10 Factors That Will Probably Determine the White House Winner Next Year

Enough with all the political speculation, here's some real political science prognostication!

From Larry Sabato et al., at Sabato's Crystal Ball, "10 Factors That Will Determine the Next President":
Here’s a thought experiment: What if Republicans nominated the 2012 version of Mitt Romney — same fundraising, same baggage, same everything — at their 2016 convention? What sort of odds would that candidate have in 2016?

We suspect the candidate would be a small favorite at the start of the campaign. He would be running against a Democrat who lacked the power of incumbency, and he would be competing in an environment where the public was ready for a change: The most recent NBC/Wall Street Journal poll showed that about three-quarters of those surveyed wanted the next president to take a different approach to governing than President Obama, similar to how the public felt about how George W. Bush’s successor should act at a similar point in the 2008 campaign. It’s hard to precisely quantify, but there’s a generic desire for change that hampers a party the longer it stays in the White House. To satisfy that general feeling, a generic Republican might do the trick, which is why we cite Romney circa 2012 as an example of what could/should be enough to win the White House: A candidate who is largely average could flip a few percentage points of the national vote from the 2012 results, which is all it will take for the Republicans to win.

However, it’s quite unclear that the Republicans will produce a candidate of even the quality of Romney. After 2012, the party took a hard look at its inadequacies, producing a report that suggested the party needed to do more to reach out to nonwhite voters. Donald Trump, the GOP’s current polling leader, is not helping on that front. The Republican leadership is worried.

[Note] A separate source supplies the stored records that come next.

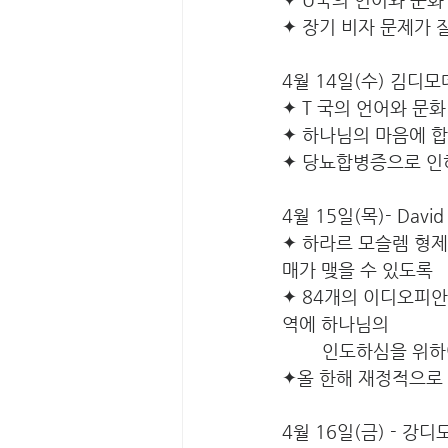
✦ 장기 비자 문제가 
4월 14일(수) 김디모
✦ T 국의 언어와 문
✦ 하나님의 마음에 
✦ 당뇨합병증으로 인하
4월 15일(목)- Davi
✦ 하라르 모슬렘 형
매가 맺을 수 있도록
✦ 84개의 이디오피
역에 하나님의 
	인도하심을 위하
✦올 한해 재정적으로
4월 16일(금) - 강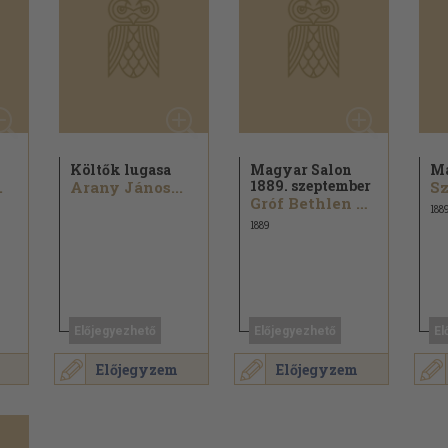
Költők lugasa
Magyar Salon
Ma
1889. szeptember
.
Arany János...
Sz
Gróf Bethlen Gábor...
188
1889
Előjegyezhető
Előjegyezhető
El
Előjegyzem
Előjegyzem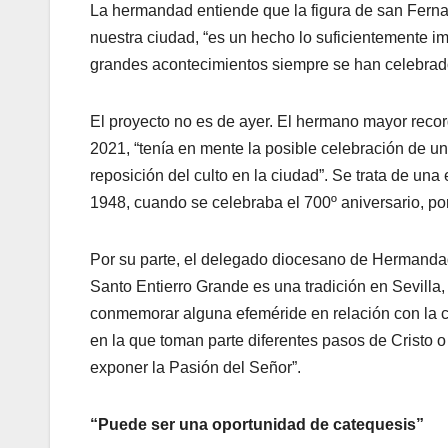
La hermandad entiende que la figura de san Fernando
nuestra ciudad, “es un hecho lo suficientemente i
grandes acontecimientos siempre se han celebrado
El proyecto no es de ayer. El hermano mayor recor
2021, “tenía en mente la posible celebración de un
reposición del culto en la ciudad”. Se trata de u
1948, cuando se celebraba el 700º aniversario, por 
Por su parte, el delegado diocesano de Hermand
Santo Entierro Grande es una tradición en Sevilla,
conmemorar alguna efeméride en relación con la ci
en la que toman parte diferentes pasos de Cristo o
exponer la Pasión del Señor”.
“Puede ser una oportunidad de catequesis”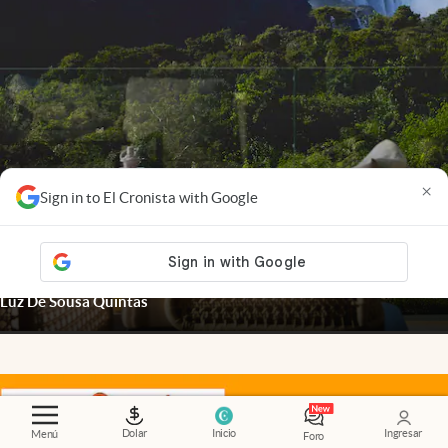
×
Sign in to El Cronista with Google
Misiones
.
Escapada de lujo a las Cataratas: Gran
Meliá Iguazú presentó su nueva propuesta
gastronómica
Luz De Sousa Quintas
Dolar
Inicio
Ingresar
Menú
Foro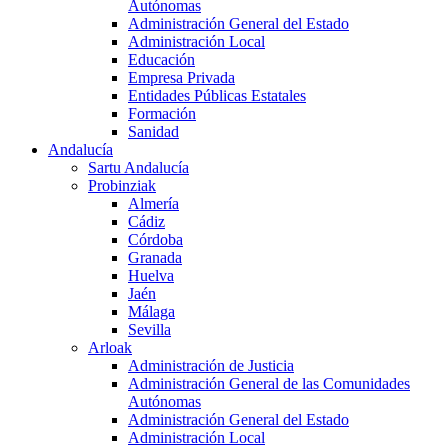
Autónomas
Administración General del Estado
Administración Local
Educación
Empresa Privada
Entidades Públicas Estatales
Formación
Sanidad
Andalucía
Sartu Andalucía
Probinziak
Almería
Cádiz
Córdoba
Granada
Huelva
Jaén
Málaga
Sevilla
Arloak
Administración de Justicia
Administración General de las Comunidades
Autónomas
Administración General del Estado
Administración Local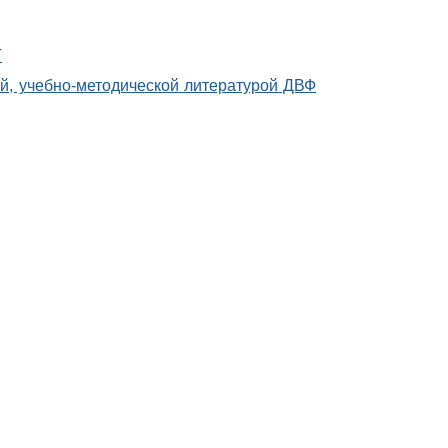
Т
й, учебно-методической литературой ДВФ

What follows is an exploration of 10 factors that will probably determine the White House winner next year. Some of these — many of them, in fact — suggest that the GOP should be seen as a narrow favorite. But a few factors, combined with the live possibility that the next Republican nominee will make Mitt Romney look like Ronald Reagan, indicate to us that, as we turn the page from 2015 to 2016, that the 2016 general election is still a coin flip...
Keep reading for the 10 factors.

I hope Trump's the nominee, mainly because he's so unlike Mitt Romney, particularly in that the latter might have won in 2012 if he'd have adopted some of the former's pugnacity. Conservatives need a fighter, and while Trump's not really conservative, he's definitely fighting on those issues really dear to the conservative base. I mean, Diana West is a movement conservative, as is Ann Coulter, and they see Trump as a savior. [And I forget to mention Phyllis Schlafly --- Phyllis freakin' Schlafly!] Even Michelle Malkin, who's gone a few rounds with Trump (rather nasty rounds, in fact), concedes that she'd vote for Trump if he became the nominee, primarily because he'd indeed fight to reverse the diabolical damage leftists have inflicted on this country.